The problems in the petrochemical supply chain have been compounded by shortages of labor and shipping containers and by overwhelmed ports. Some Asian ports have been shut down by COVID-19 outbreaks. In the United States, ports like the one in Long Beach, California, are struggling with backlogs of ships waiting to be unloaded.
It’s forcing manufacturers to rethink some of their practices. For decades, companies moved production to China to capitalize on lower labor costs. They also held down expenses by keeping inventories to a minimum. Using a “just-in-time” strategy, they bought materials only as needed to fill orders. But as the recession and recovery showed, keeping inventories threadbare carries risk.
“Supply chains have changed forever,” said Bindiya Vakil, CEO of the supply chain consultancy Resilinc.

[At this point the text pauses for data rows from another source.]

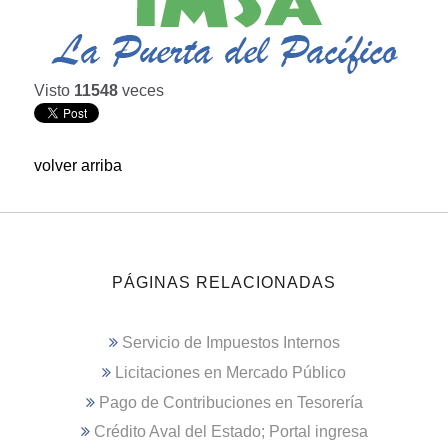
Visto
11548
veces
volver arriba
PÁGINAS RELACIONADAS
Servicio de Impuestos Internos
Licitaciones en Mercado Público
Pago de Contribuciones en Tesorería
Crédito Aval del Estado; Portal ingresa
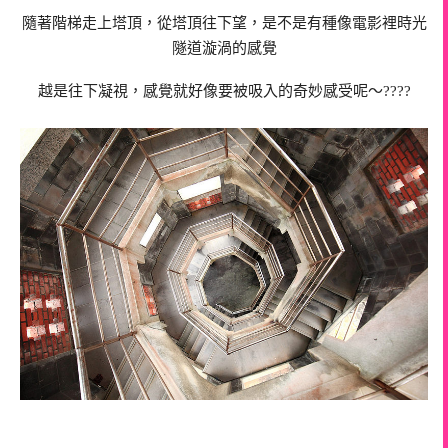
隨著階梯走上塔頂，從塔頂往下望，是不是有種像電影裡時光
隧道漩渦的感覺
越是往下凝視，感覺就好像要被吸入的奇妙感受呢～????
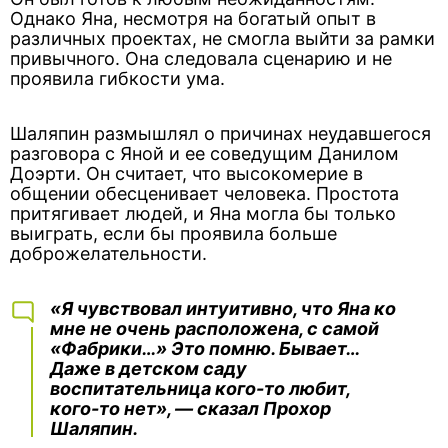
Однако Яна, несмотря на богатый опыт в
различных проектах, не смогла выйти за рамки
привычного. Она следовала сценарию и не
проявила гибкости ума.
Шаляпин размышлял о причинах неудавшегося
разговора с Яной и ее соведущим Данилом
Доэрти. Он считает, что высокомерие в
общении обесценивает человека. Простота
притягивает людей, и Яна могла бы только
выиграть, если бы проявила больше
доброжелательности.
«Я чувствовал интуитивно, что Яна ко
мне не очень расположена, с самой
«Фабрики…» Это помню. Бывает…
Даже в детском саду
воспитательница кого-то любит,
кого-то нет», — сказал Прохор
Шаляпин.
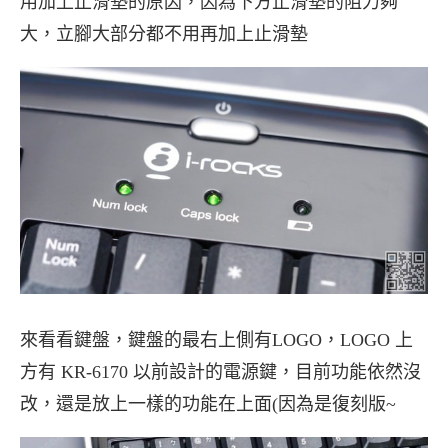
用加上止滑墊的原因，因為下方止滑墊的阻力夠
大，立腳大部分都不用再加上止滑墊
來看看鍵盤，鍵盤的最右上側有LOGO，LOGO 上
方有 KR-6170 以前設計的電源鍵，目前功能依然沒
改，還是放上一樣的功能在上面(因為是復刻版~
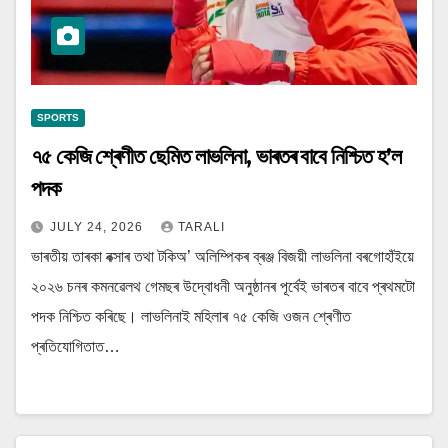
SPORTS
৭৫ কেজি শ্ৰেণীত ছেমিত লাভলিনা, ভাৰতৰ বাবে নিশ্চিত হ’ল
পদক
JULY 24, 2026
TARALI
ভাৰতীয় তাৰকা বক্সাৰ তথা টকিঅ’ অলিম্পিকৰ ব্ৰঞ্জ বিজয়ী লাভলিনা বৰগোহাঁইয়ে
২০২৬ চনৰ কমনৱেলথ গেমছৰ উদ্বোধনী অনুষ্ঠানৰ পূৰ্বেই ভাৰতৰ বাবে প্ৰথমটো
পদক নিশ্চিত কৰিছে। লাভলিনাই মহিলাৰ ৭৫ কেজি ওজন শ্ৰেণীত
প্ৰতিযোগিতাত…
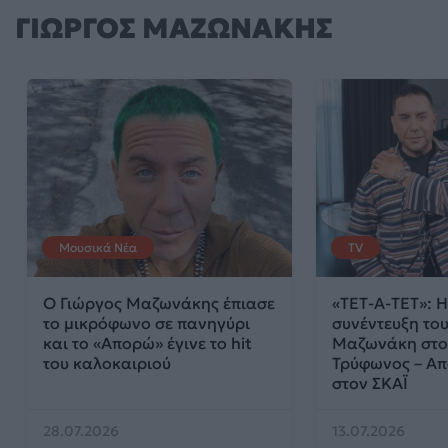
ΓΙΩΡΓΟΣ ΜΑΖΩΝΑΚΗΣ
Μουσικά Νέα
TV
Ο Γιώργος Μαζωνάκης έπιασε
«ΤΕΤ-Α-ΤΕΤ»: 
το μικρόφωνο σε πανηγύρι
συνέντευξη το
και το «Απορώ» έγινε το hit
Μαζωνάκη στο
του καλοκαιριού
Τρύφωνος – Απ
στον ΣΚΑΪ
28.07.2026
13.07.2026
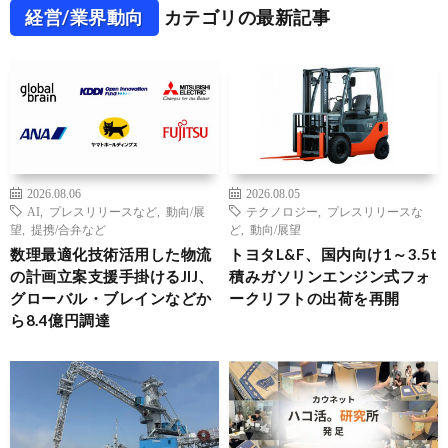
経営/業界動向
カテゴリの最新記事
2026.08.06
2026.08.05
AI
,
プレスリリースなど
,
動向/展
テクノロジー
,
プレスリリースな
望
,
提携/合弁など
ど
,
動向/展望
数理最適化技術活用した物流
トヨタL&F、国内向け1～3.5t
の計画立案支援手掛けるJIJ、
積みガソリンエンジン式フォ
グローバル・ブレインなどか
ークリフトの出荷を再開
ら8.4億円調達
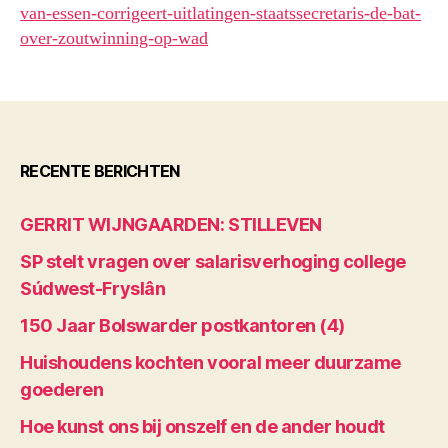
van-essen-corrigeert-uitlatingen-staatssecretaris-de-bat-
over-zoutwinning-op-wad
RECENTE BERICHTEN
GERRIT WIJNGAARDEN: STILLEVEN
SP stelt vragen over salarisverhoging college
Súdwest-Fryslân
150 Jaar Bolswarder postkantoren (4)
Huishoudens kochten vooral meer duurzame
goederen
Hoe kunst ons bij onszelf en de ander houdt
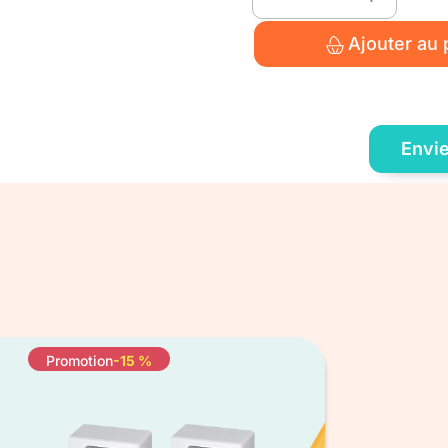
quantité
de
Ajouter au 
Pavé
P
Envie
Promotion
-15 %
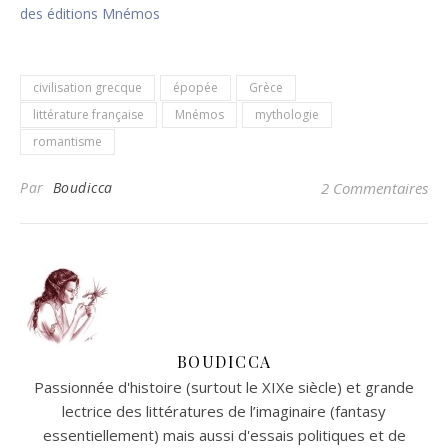
des éditions Mnémos
civilisation grecque
épopée
Grèce
littérature française
Mnémos
mythologie
romantisme
Par
Boudicca
2 Commentaires
BOUDICCA
Passionnée d'histoire (surtout le XIXe siècle) et grande
lectrice des littératures de l’imaginaire (fantasy
essentiellement) mais aussi d'essais politiques et de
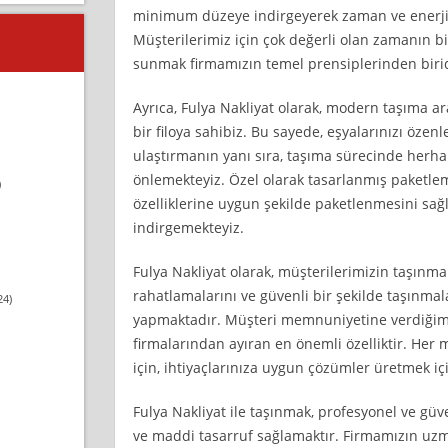
minimum düzeye indirgeyerek zaman ve enerji 
Müşterilerimiz için çok değerli olan zamanın bil
sunmak firmamızın temel prensiplerinden birid
Ayrıca, Fulya Nakliyat olarak, modern taşıma ar
bir filoya sahibiz. Bu sayede, eşyalarınızı özenl
ulaştırmanın yanı sıra, taşıma sürecinde herha
önlemekteyiz. Özel olarak tasarlanmış paketlem
)
özelliklerine uygun şekilde paketlenmesini sağl
indirgemekteyiz.
Fulya Nakliyat olarak, müşterilerimizin taşın
rahatlamalarını ve güvenli bir şekilde taşınmal
24)
yapmaktadır. Müşteri memnuniyetine verdiğimi
firmalarından ayıran en önemli özelliktir. Her
için, ihtiyaçlarınıza uygun çözümler üretmek iç
Fulya Nakliyat ile taşınmak, profesyonel ve güv
ve maddi tasarruf sağlamaktır. Firmamızın uz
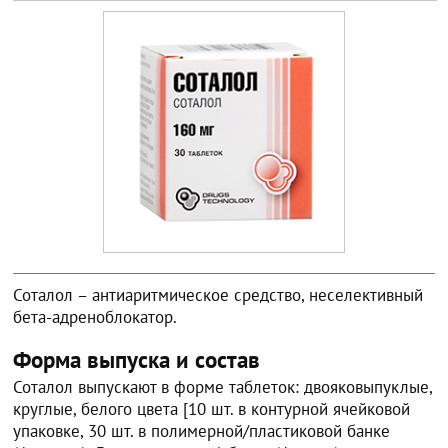
Соталол – антиаритмическое средство, неселективный
бета-адреноблокатор.
Форма выпуска и состав
Соталол выпускают в форме таблеток: двояковыпуклые,
круглые, белого цвета [10 шт. в контурной ячейковой
упаковке, 30 шт. в полимерной/пластиковой банке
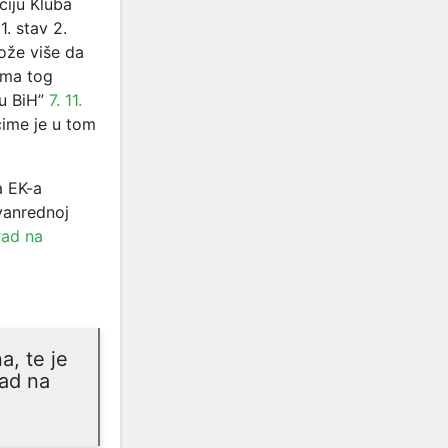
ciju Kluba
. stav 2.
ože više da
jama tog
ku BiH”
7. 11.
čime je u tom
a EK-a
 vanrednoj
rad na
a, te je
rad na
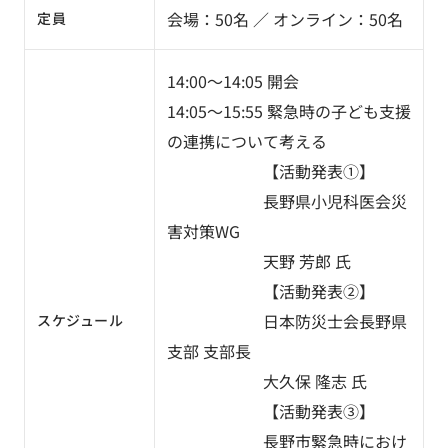
会場：50名 ／ オンライン：50名
定員
14:00～14:05 開会
14:05～15:55 緊急時の子ども支援
の連携について考える
【活動発表①】
長野県小児科医会災
害対策WG
天野 芳郎 氏
【活動発表②】
日本防災士会長野県
スケジュール
支部 支部長
大久保 隆志 氏
【活動発表③】
長野市緊急時におけ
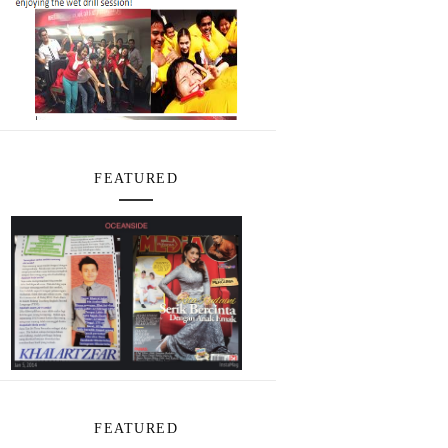
FEATURED
FEATURED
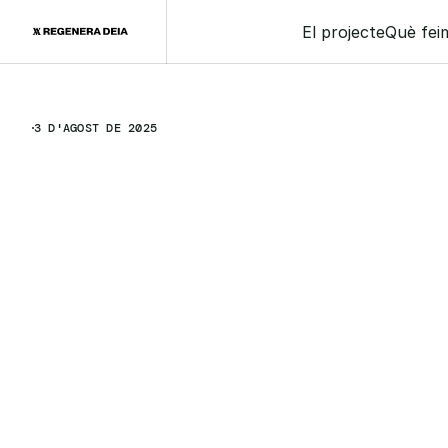
El projecte
Què fei
3 D'AGOST DE 2025
R
e
g
e
n
e
r
a
D
e
i
à
c
o
m
e
n
ç
a
l
e
s
s
e
p
r
i
m
e
r
e
s
i
n
t
e
r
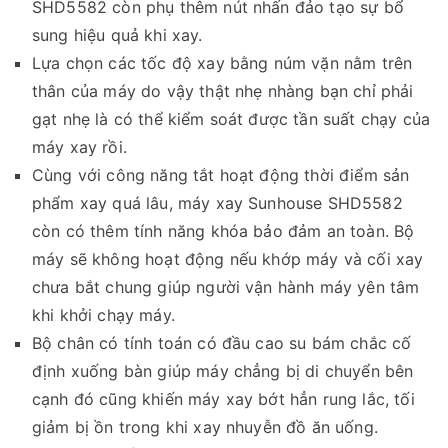
SHD5582 còn phụ thêm nút nhấn đảo tạo sự bổ
sung hiệu quả khi xay.
Lựa chọn các tốc độ xay bằng núm vặn nằm trên
thân của máy do vậy thật nhẹ nhàng bạn chỉ phải
gạt nhẹ là có thể kiểm soát được tần suất chạy của
máy xay rồi.
Cùng với công năng tắt hoạt động thời điểm sản
phẩm xay quá lâu, máy xay Sunhouse SHD5582
còn có thêm tính năng khóa bảo đảm an toàn. Bộ
máy sẽ không hoạt động nếu khớp máy và cối xay
chưa bắt chung giúp người vận hành máy yên tâm
khi khởi chạy máy.
Bộ chân có tính toán có đầu cao su bám chắc cố
định xuống bàn giúp máy chẳng bị di chuyển bên
cạnh đó cũng khiến máy xay bớt hẳn rung lắc, tối
giảm bị ồn trong khi xay nhuyễn đồ ăn uống.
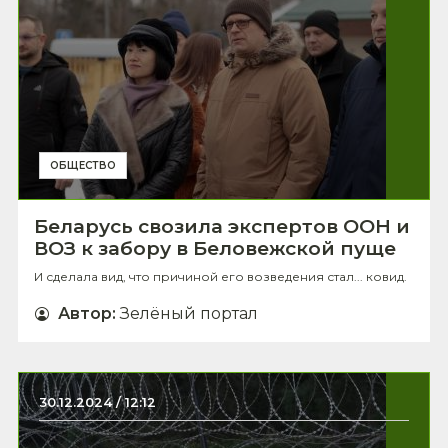
ОБЩЕСТВО
Беларусь свозила экспертов ООН и
ВОЗ к забору в Беловежской пуще
И сделала вид, что причиной его возведения стал... ковид.
Автор
:
Зелёный портал
30.12.2024 / 12:12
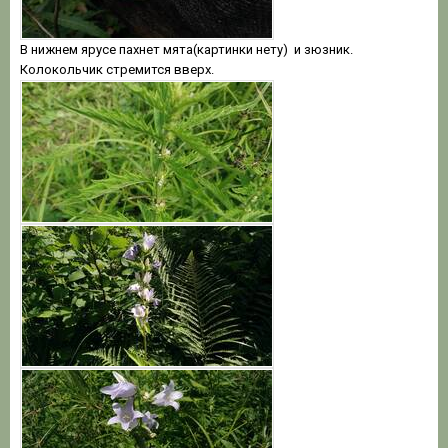
В нижнем ярусе пахнет мята(картинки нету) и зюзник.
Колокольчик стремится вверх.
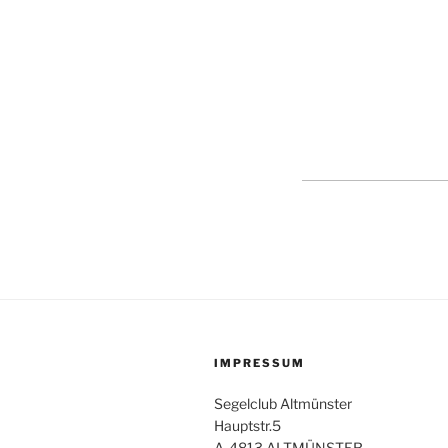
IMPRESSUM
Segelclub Altmünster
Hauptstr.5
A-4813 ALTMÜNSTER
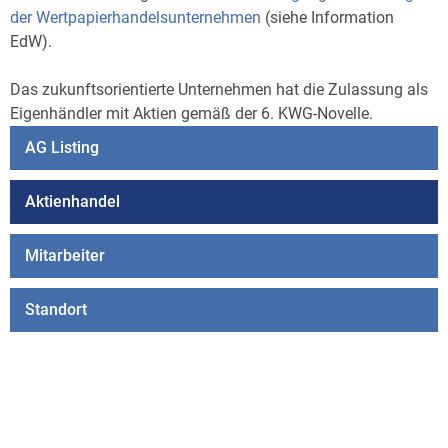
der Wertpapierhandelsunternehmen
(siehe Information
EdW).
Das zukunftsorientierte Unternehmen hat die Zulassung als
Eigenhändler mit Aktien gemäß der 6. KWG-Novelle.
AG Listing
Aktienhandel
Mitarbeiter
Standort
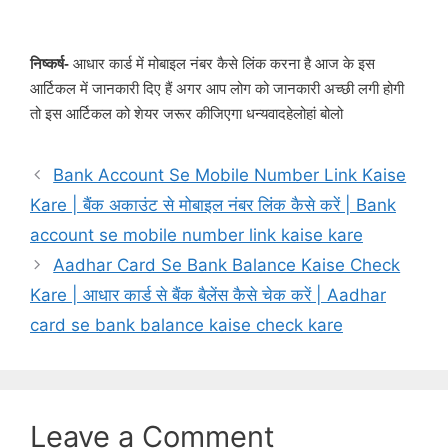
निष्कर्ष-
आधार कार्ड में मोबाइल नंबर कैसे लिंक करना है आज के इस
आर्टिकल में जानकारी दिए हैं अगर आप लोग को जानकारी अच्छी लगी होगी
तो इस आर्टिकल को शेयर जरूर कीजिएगा धन्यवादहेलोहां बोलो
Bank Account Se Mobile Number Link Kaise
Kare | बैंक अकाउंट से मोबाइल नंबर लिंक कैसे करें | Bank
account se mobile number link kaise kare
Aadhar Card Se Bank Balance Kaise Check
Kare | आधार कार्ड से बैंक बैलेंस कैसे चेक करें | Aadhar
card se bank balance kaise check kare
Leave a Comment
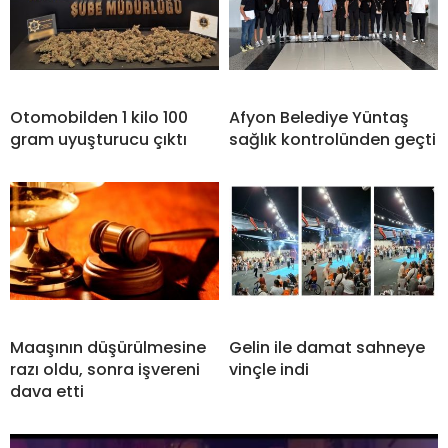
Otomobilden 1 kilo 100
Afyon Belediye Yüntaş
gram uyuşturucu çıktı
sağlık kontrolünden geçti
Maaşının düşürülmesine
Gelin ile damat sahneye
razı oldu, sonra işvereni
vinçle indi
dava etti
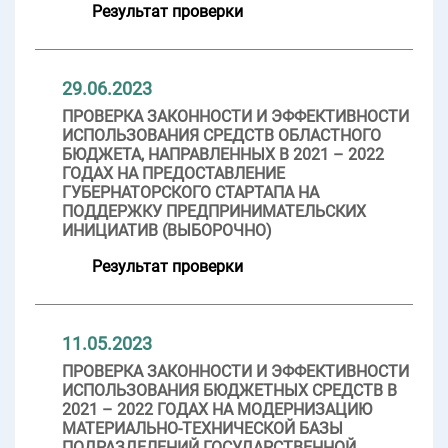
Результат проверки
29.06.2023
ПРОВЕРКА ЗАКОННОСТИ И ЭФФЕКТИВНОСТИ
ИСПОЛЬЗОВАНИЯ СРЕДСТВ ОБЛАСТНОГО
БЮДЖЕТА, НАПРАВЛЕННЫХ В 2021 – 2022
ГОДАХ НА ПРЕДОСТАВЛЕНИЕ
ГУБЕРНАТОРСКОГО СТАРТАПА НА
ПОДДЕРЖКУ ПРЕДПРИНИМАТЕЛЬСКИХ
ИНИЦИАТИВ (ВЫБОРОЧНО)
Результат проверки
11.05.2023
ПРОВЕРКА ЗАКОННОСТИ И ЭФФЕКТИВНОСТИ
ИСПОЛЬЗОВАНИЯ БЮДЖЕТНЫХ СРЕДСТВ В
2021 – 2022 ГОДАХ НА МОДЕРНИЗАЦИЮ
МАТЕРИАЛЬНО-ТЕХНИЧЕСКОЙ БАЗЫ
ПОДРАЗДЕЛЕНИЙ ГОСУДАРСТВЕННОЙ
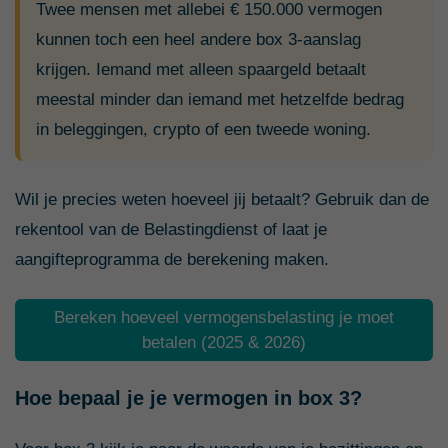
Twee mensen met allebei € 150.000 vermogen
kunnen toch een heel andere box 3-aanslag
krijgen. Iemand met alleen spaargeld betaalt
meestal minder dan iemand met hetzelfde bedrag
in beleggingen, crypto of een tweede woning.
Wil je precies weten hoeveel jij betaalt? Gebruik dan de
rekentool van de Belastingdienst of laat je
aangifteprogramma de berekening maken.
Bereken hoeveel vermogensbelasting je moet
betalen (2025 & 2026)
Hoe bepaal je je vermogen in box 3?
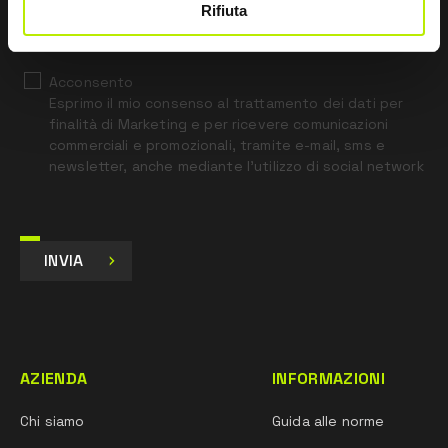
*
Ho letto l’Informativa Privacy
Rifiuta
ai sensi dell’art. 13 Regolamento UE 679/16.
Acconsento
Esprimo il mio consenso al trattamento dei dati per
finalità di Marketing e per ricevere comunicazioni
commerciali e promozionali, tramite e-mail, sms e
newsletter, anche mediante l’utilizzo di social network
INVIA
AZIENDA
INFORMAZIONI
Chi siamo
Guida alle norme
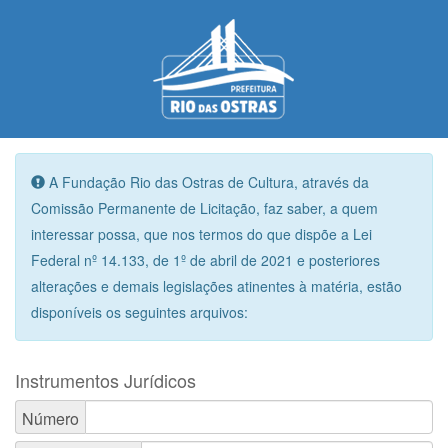
A Fundação Rio das Ostras de Cultura, através da
Comissão Permanente de Licitação, faz saber, a quem
interessar possa, que nos termos do que dispõe a Lei
Federal nº 14.133, de 1º de abril de 2021 e posteriores
alterações e demais legislações atinentes à matéria, estão
disponíveis os seguintes arquivos:
Instrumentos Jurídicos
Número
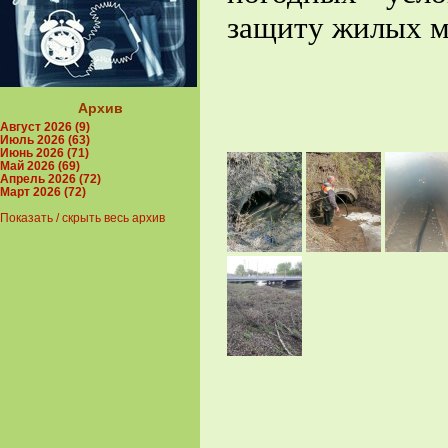
защиту жилых м
Архив
Август 2026 (9)
Июль 2026 (63)
Июнь 2026 (71)
Май 2026 (69)
Апрель 2026 (72)
Март 2026 (72)
Показать / скрыть весь архив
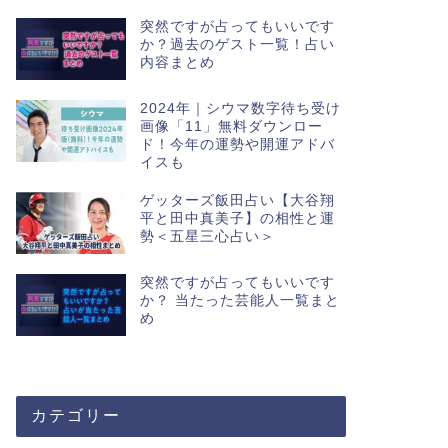
突然ですが占ってもいいです
か？過去のゲスト一覧！占い
内容まとめ
2024年｜シウマ数字待ち受け
画像「11」無料ダウンロー
ド！今年の運勢や開運アドバ
イスも
ゲッターズ飯田占い【大谷翔
平と田中真美子】の相性と運
勢＜五星三心占い＞
突然ですが占ってもいいです
か？ 当たった芸能人一覧まと
め
カテゴリー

The old management philosophy, she said, was to “get everything to the lowest possible price point… What we are dealing with right now is a consequence of those decisions. Companies have lost hundreds of millions, in some cases billions, of dollars in (forgone) profits because of that, because their supply chains failed.”
The petrochemical experience, Vakil said, will teach companies to monitor the lowliest links in their supply chains. It’s always easier, she said, to track only the big-ticket items — engines, say, or electronics.
But simple plastics are vital, too. Imagine trying to market breakfast cereal without a cheap plastic bag to hold corn flakes or wheat bran.
“You can’t just dump the cereal into the cardboard and ship it,” Vakil says. “The plastic bag is just as critical an ingredient as the actual (product) and the cardboard and everything else. But supply chain practitioners traditionally have not considered it to be just as critical. And nowadays plastics are ubiquitous.”
Analysts expect the petrochemical crunch to last well into 2022.
“You really have to put COVID truly in the rearview mirror for this logistics situation to normalize,” Pafford said. “You can’t simply just throw more ships and more containers on the water. …We’ve got to get them loaded. If ports are going to be shut down because of a COVID lockdown — good luck.”